→ Your assignment: Search the data below for the line containing "CT including the spine, one axial slice;", then please set down that line and all remaining ones exactly as written.

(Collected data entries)
= = = = =

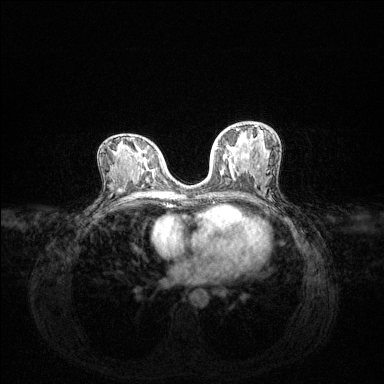
Breast MRI (dynamic contrast-enhanced), one axial slice. Slice 70 of 144 in the series (ordered by position). Dynamic contrast-enhanced series, time point 2 of 6 at this slice position (early post-contrast). 1.5 T. TE 1.6 ms, TR 4.6 ms. 1.2 mm slice thickness. 384 × 384 image matrix, field of view 360 × 360 mm. Female patient.
Annotated regions visible in this slice (semi-automatic segmentation, software-assisted and operator-edited):
- enhancing-tissue mask used for the functional tumour volume (all voxels passing the contrast-enhancement thresholds inside the analysis volume; usually the tumour): bounding box (x1, y1, x2, y2) in pixels: (215, 126, 259, 167)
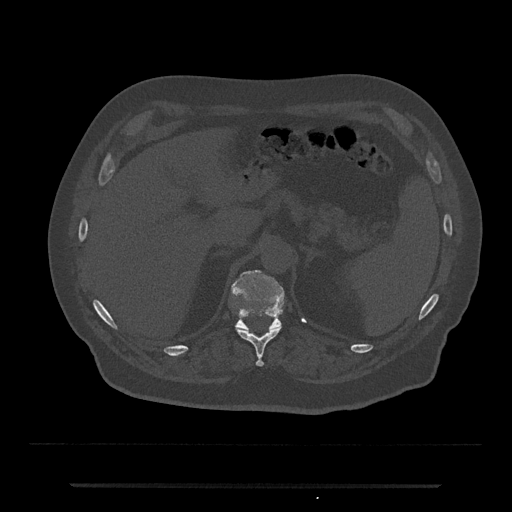
CT including the spine, one axial slice. Reconstruction kernel Br40s/3. 120 kVp. Bone window (W 1800 / L 400 HU). 0.5 mm slice thickness. 512 × 512 image matrix, field of view 434 × 434 mm. Male patient, age 80 years. Case-level facts recorded for this patient, not image findings: primary cancer: prostate; vertebrae with lytic lesions (as recorded): L1, T11.
Annotated regions visible in this slice (semi-automatically segmented with operator editing):
- T11 vertebra: bounding box [x1, y1, x2, y2] px = [237, 327, 281, 367]
- T12 vertebra: [231, 269, 285, 331]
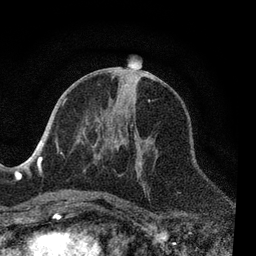
Breast MRI, one axial slice; cropped to one breast; dynamic contrast-enhanced series, time point 2 of 7 at this slice position (early post-contrast); 3 T; TE 2.2 ms, TR 5.4 ms; 2 mm slice thickness; 256 × 256 image matrix, field of view 150 × 150 mm. Female patient.
Outlined on this slice (semi-automatic segmentation, software-assisted and operator-edited):
- enhancing-tissue mask used for the functional tumour volume (all voxels passing the contrast-enhancement thresholds inside the analysis volume; usually the tumour): bounding box <51,98,151,206> (left, top, right, bottom; pixels)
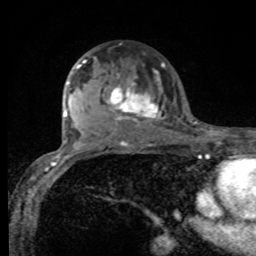
Breast MRI, one axial slice; slice 58 of 80 in the series (ordered by position); cropped to one breast; dynamic contrast-enhanced series, time point 2 of 8 at this slice position (early post-contrast); 1.5 T; TE 4.2 ms, TR 7 ms; 2 mm slice thickness; 256 × 256 image matrix. Female patient.
Outlined on this slice (semi-automatic segmentation, software-assisted and operator-edited):
- enhancing-tissue mask used for the functional tumour volume (all voxels passing the contrast-enhancement thresholds inside the analysis volume; usually the tumour): bounding box <75,60,164,124> (left, top, right, bottom; pixels)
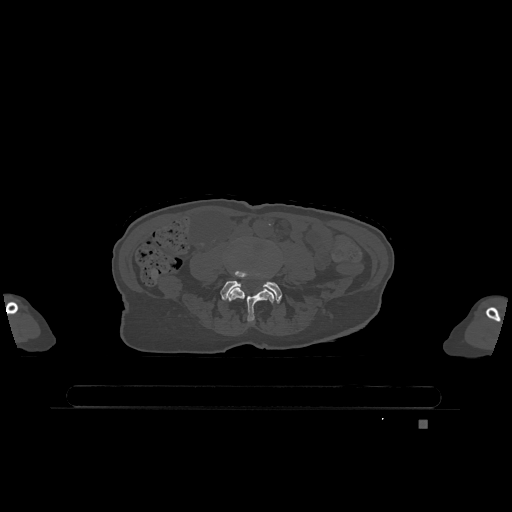
CT including the spine, one axial slice; position 270 of 1317 along the scan axis; bone window (W 1800 / L 400 HU); 512 × 512 image matrix, field of view 500 × 500 mm. Female patient, age 74 years. Case-level facts recorded for this patient, not image findings: primary cancer: lung.
Structures marked on this image (semi-automatic segmentation, software-assisted and operator-edited):
- L4 vertebra: bounding box (x1, y1, x2, y2) in pixels: (228, 288, 274, 322)
- L5 vertebra: (220, 272, 282, 303)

= = = = =

→ Answer below:
CT including the spine, one axial slice; position 270 of 1317 along the scan axis; bone window (W 1800 / L 400 HU); 512 × 512 image matrix, field of view 500 × 500 mm. Female patient, age 74 years. Case-level facts recorded for this patient, not image findings: primary cancer: lung.
Structures marked on this image (semi-automatic segmentation, software-assisted and operator-edited):
- L4 vertebra: bounding box (x1, y1, x2, y2) in pixels: (228, 288, 274, 322)
- L5 vertebra: (220, 272, 282, 303)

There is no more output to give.